• [Okuma Metni]
++++++++

Resimleriniz estetik okumaların yanı sıra tarihsel, sosyolojik okumalara da imkân veriyor. Bir döneme tanıklık eden mekân ve nesneler üzerinde ilerleyen çalışmalar. Bir dönem köyden kente göç etmiş insanları kurduğu derme çatma diyebileceğimiz evler/mekânlar yine onlar gibi soluk, onlar gibi deforme olmuş nesneleriyle beraber yaşamış insanların varlığı güçlü bir şekilde hissediliyor. Bu konuda neler söylemek istersiniz? 

‘Eskitemediklerimiz’  adı altında bir dizi suluboya ve yağlı boya çalışması yapıyorum. Bu konunun çıkış noktası çöpe atılmış bir koltuğu görmem ve koltuğun üzerindeki izler, lekeler ve söküklerden etkilenmemdir. Koltuğun kendi görevini yaptıktan sonra bir çöpe dönüşmesi aklıma çok takılmıştı. Her şeyin bir gün kaybolacağı gerçeği, o zaman içimi acıtmıştı. Ben de kendi anılarımı canlandırabileceğim mekân ve nesneleri -kaybolmadan önce-  resmediyorum. Bir kaybın olduğunu biliyoruz ama bunun tam olarak ne olduğunu, bir insan, bir eşya veya her hangi bir şey mi olduğunu bilmiyoruz? Ben de çalışmalarımla insanlara soruyorum kaybımız nedir diye. İnsanlar ister bilinçli ister bilinçsizce olsun yaşam alanlarını buna göre şekillendiriyorlar. Önceki hayatlarına ait izleri veya nesneleri tekrar tekrar görmek onlara bir çeşit hatırlatıcı görevi görüyor. Aslında bu, yas tutmanın modern halidir. Nostaljiye yönelmemiz belki de bundandır. Yaşadığımız çağa ayak uydurmak için bir strateji olarak evlerimizi ve çevremizdeki insanları yeniden üretiriz. Nostaljikler için bu gayet asi bir duruştu ancak günümüzde nostaljik olan nesneler dekoratif bir tüketim nesnesi halini aldı. Çizdiğim mekânlarla ise kaybedilenin ilk halini görüyoruz “biz de ordaydık”, “evet biz de yaşadık”  diyoruz.
 
Resimlerdeki nesneler, çocukluk ve hatırlama üzerine çokça veri sunuyor, bizim hayatımıza dokunan nesneleri değiştirip dönüştürmekten ziyade, olduğu gibi aktarma çabanız var. Bu gayretinizde bir döneme tanıklık etme gibi bir çabanın içinde misiniz?

++++++++

• [Malzemeyi İnceleyin]
(1) Kayıtlarda "片面FPCなら最短2日納品で、" ifadesini içeren satırdan "Veja no mapa" ifadesini içeren satıra kadar, iki uç satır da dahil olmak üzere, satırları olduğu gibi yazın. Resimleri yanıta almayın.
(2) "Eskitemediklerimiz" dizisi üzerine yapılan söyleşiyi son cümlesinden itibaren sürdürün.

++++++++

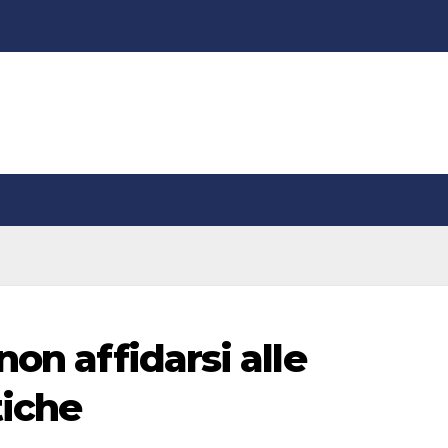
non affidarsi alle
tiche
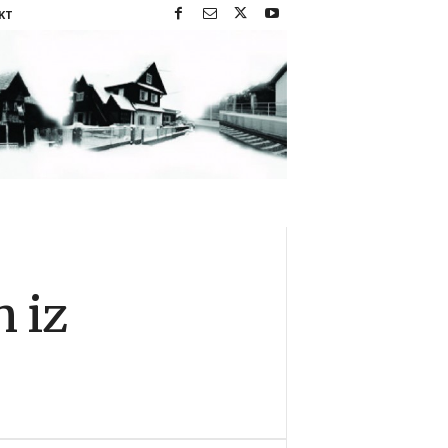
KT
 iz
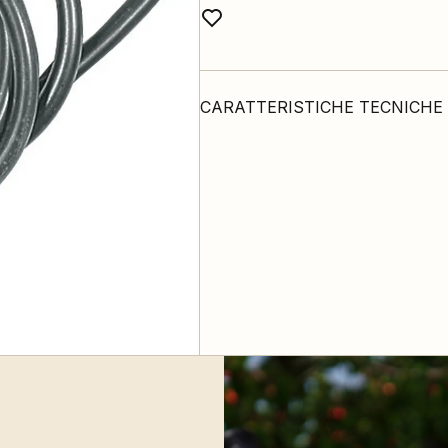
CARATTERISTICHE TECNICHE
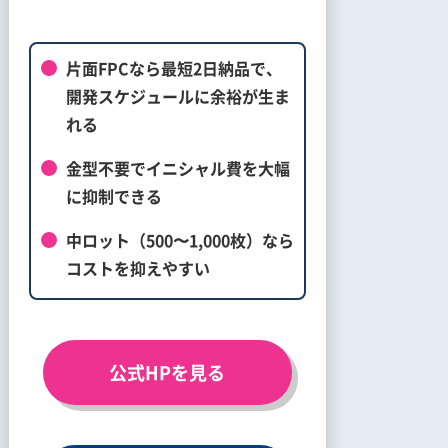
片面FPCなら最短2日納品で、
開発スケジュールに余裕が生ま
れる
金型不要でイニシャル費を大幅
に抑制できる
中ロット（500〜1,000枚）なら
コストを抑えやすい
公式HPを見る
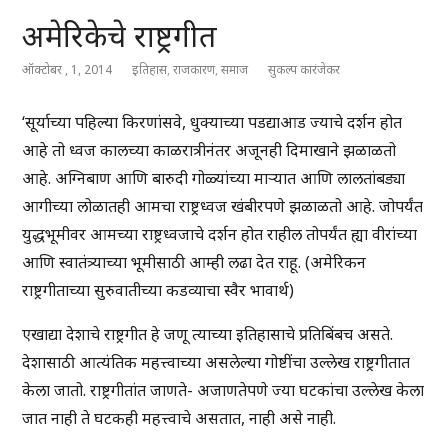
अमेरिकेचे राष्ट्रगीत
ऑक्टोबर , 1, 2014
इतिहास
,
राजकारण
,
समाज
सुकल्प कारंजेकर
‘सूर्याच्या पहिल्या किरणांसवे, धुक्याच्या पडद्याआड ज्याचे दर्शन होत
आहे तो ध्वज कालच्या काळरात्रीनंतर अजूनही दिमाखाने झळाळतो
आहे. अग्निबाण आणि बारुदी गोळ्यांच्या माऱ्यात आणि लालतांबड्या
आगीच्या लोळातही आमचा राष्ट्रध्वज खंबीरपणे झळाळतो आहे. जोपर्यंत
युद्धभूमीवर आमच्या राष्ट्रध्वजाचे दर्शन होत राहील तोपर्यंत ह्या वीरांच्या
आणि स्वातंत्र्याच्या भूमीसाठी आम्ही लढा देत राहू. (अमेरिकन
राष्ट्रगीताच्या सुरुवातीच्या कडव्याचा स्वैर भावार्थ)
एखाद्या देशाचे राष्ट्रगीत हे जणू त्याच्या इतिहासाचे प्रतिबिंबच असते.
देशासाठी आत्यंतिक महत्त्वाच्या असलेल्या गोष्टींचा उल्लेख राष्ट्रगीतात
केला जातो. राष्ट्रगीतांत जाणते- अजाणतेपणे ज्या घटकांचा उल्लेख केला
जात नाही ते घटकही महत्त्वाचे असतात, नाही असे नाही.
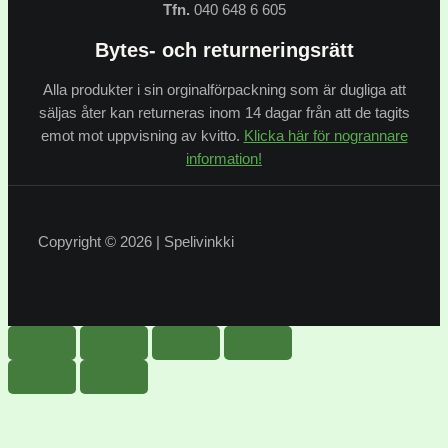
Tfn.
040 648 6 605
Bytes- och returneringsrätt
Alla produkter i sin orginalförpackning som är dugliga att
säljas åter kan returneras inom 14 dagar från att de tagits
emot mot uppvisning av kvitto.
Klicka här för nogrannare
information!
Copyright © 2026 | Spelivinkki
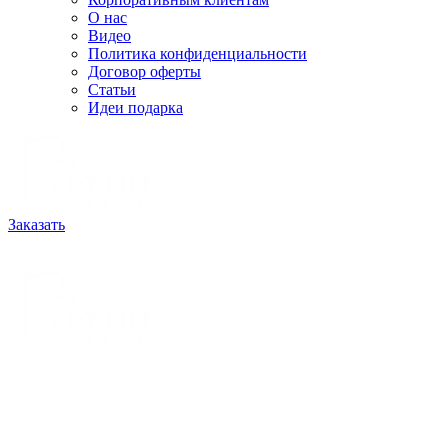
О нас
Видео
Политика конфиденциальности
Договор оферты
Статьи
Идеи подарка
Заказать
РАССЧИТАТЬ ЗАКАЗ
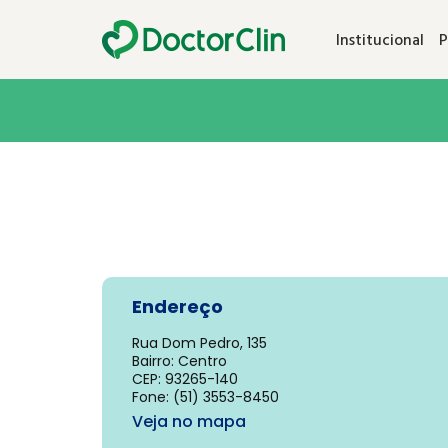
Institucional
P
Endereço
Rua Dom Pedro, 135
Bairro: Centro
CEP: 93265-140
Fone: (51) 3553-8450
Veja no mapa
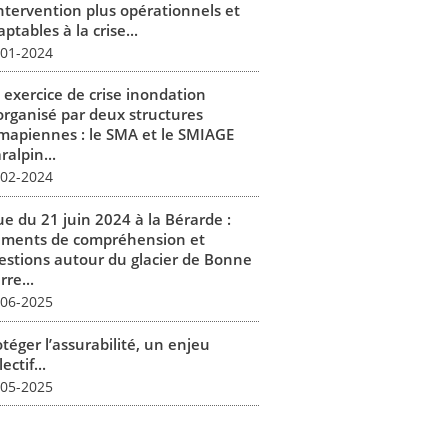
intervention plus opérationnels et
ptables à la crise...
-01-2024
 exercice de crise inondation
organisé par deux structures
mapiennes : le SMA et le SMIAGE
alpin...
-02-2024
ue du 21 juin 2024 à la Bérarde :
éments de compréhension et
estions autour du glacier de Bonne
rre...
-06-2025
téger l’assurabilité, un enjeu
lectif...
-05-2025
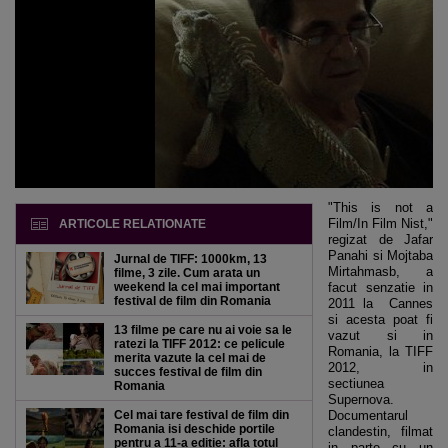
"This is not a
Film/In Film Nist,"
ARTICOLE RELATIONATE
regizat de Jafar
Panahi si Mojtaba
Jurnal de TIFF: 1000km, 13
Mirtahmasb, a
filme, 3 zile. Cum arata un
weekend la cel mai important
facut senzatie in
festival de film din Romania
2011 la Cannes
si acesta poat fi
13 filme pe care nu ai voie sa le
vazut si in
ratezi la TIFF 2012: ce pelicule
Romania, la TIFF
merita vazute la cel mai de
2012, in
succes festival de film din
sectiunea
Romania
Supernova.
Cel mai tare festival de film din
Documentarul
Romania isi deschide portile
clandestin, filmat
pentru a 11-a editie: afla totul
in parte cu un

++++++++

• [Numaralı Yanıtlar]
(1)
片面FPCなら最短2日納品で、
開発スケジュールに余裕が生ま
れる
金型不要でイニシャル費を大幅
に抑制できる
中ロット（500〜1,000枚）なら
コストを抑えやすい
公式HPを見る
अमेरिकेचे राष्ट्रगीत
ऑक्टोबर , 1, 2014
इतिहास
,
राजकारण
,
समाज
सुकल्प कारंजेकर
‘सूर्याच्या पहिल्या किरणांसवे, धुक्याच्या पडद्याआड ज्याचे दर्शन होत
आहे तो ध्वज कालच्या काळरात्रीनंतर अजूनही दिमाखाने झळाळतो
आहे. अग्निबाण आणि बारुदी गोळ्यांच्या माऱ्यात आणि लालतांबड्या
आगीच्या लोळातही आमचा राष्ट्रध्वज खंबीरपणे झळाळतो आहे. जोपर्यंत
युद्धभूमीवर आमच्या राष्ट्रध्वजाचे दर्शन होत राहील तोपर्यंत ह्या वीरांच्या
आणि स्वातंत्र्याच्या भूमीसाठी आम्ही लढा देत राहू. (अमेरिकन
राष्ट्रगीताच्या सुरुवातीच्या कडव्याचा स्वैर भावार्थ)
एखाद्या देशाचे राष्ट्रगीत हे जणू त्याच्या इतिहासाचे प्रतिबिंबच असते.
देशासाठी आत्यंतिक महत्त्वाच्या असलेल्या गोष्टींचा उल्लेख राष्ट्रगीतात
केला जातो. राष्ट्रगीतांत जाणते- अजाणतेपणे ज्या घटकांचा उल्लेख केला
जात नाही ते घटकही महत्त्वाचे असतात, नाही असे नाही.
Tfn.
040 648 6 605
Bytes- och returneringsrätt
Alla produkter i sin orginalförpackning som är dugliga att
säljas åter kan returneras inom 14 dagar från att de tagits
emot mot uppvisning av kvitto.
Klicka här för nogrannare
information!
Copyright © 2026 | Spelivinkki
О нас
Видео
Политика конфиденциальности
Договор оферты
Статьи
Идеи подарка
Заказать
РАССЧИТАТЬ ЗАКАЗ
Institucional
P
Endereço
Rua Dom Pedro, 135
Bairro: Centro
CEP: 93265-140
Fone: (51) 3553-8450
Veja no mapa

(2)
Sadece ev konusunu işlediğim için bu soruyu evler üzerinden cevaplayacağım. Evler insanların kendilerini ait ve özgür hissettikleri mekânlar. Bu yüzden orada yaşayanlar hakkında birçok ipuçları veriyor. Mekân üzerinden okuma yapmaya, insan tahlili yapmaya imkan veriyor. Bu bana insan portreleri çizmek gibi geliyor ve öyle de.  Resimlerimin çoğunda, mekânda bulunan nesnelere dokunmam, onları olduğu gibi resmederim; çünkü bu bana daha samimi geliyor, aksi takdirde bu benim oluşturduğum bir ‘ev’ olurdu. Ben daha çok işin perspektif, ışık-gölge, leke ve renk kısmında devreye giriyorum. Bunun dışında, esere pek az müdahalem oluyor. 

Resimlerinize konu olan mekân ve nesnelerin Diyarbakır,  Batman, Mardin yöresine ait olduğu söylenebilir. Onlara bakarken bir an, Kürtlerin tüm yaşam alanlarına ve bölgelerine ait bu tarz resimlerin olmasını istedim. Çalışma alanınızı, başka bölgelerle genişletme gibi bir planınız var mı? 

Neden olmasın. İlk çalışmalarıma, doğup büyüdüğüm evi ve sokağı çizmeyle başladım. Sonrasında mekânlara Diyarbakır’ın diğer ilçelerindeki evleri ekledim. O evleri tek tek gezmek, ev sakinleriyle konuşmak çok farklı bir deneyimdi. Evler çoğaldıkça bakış açım duygusallıktan çıkıp gerçeklikle yüzleşmeye başladı. Bu, uykudan uyanmak gibi bir şey. Şimdi üzerinde çalıştığım seriyi bu uyanıklık halinden edindiğim izlenimlerle oluşturuyorum. Bu uyanıklığı sürdürmek adına farklı bölgelere de başvurabilirim. 

Resimlerde yoksulluğun güçlü izleri var. Tüm nesneler, derme çatma bir hayatın eşlikçileri gibi görünüyor. Bu durum, keder duygusu verdiği gibi bir sıcaklık da yayıyor. Bu minvalde izleyicilerin size geri dönüşleri hangi bağlamda? ve nasıl oluyor? merak ettim.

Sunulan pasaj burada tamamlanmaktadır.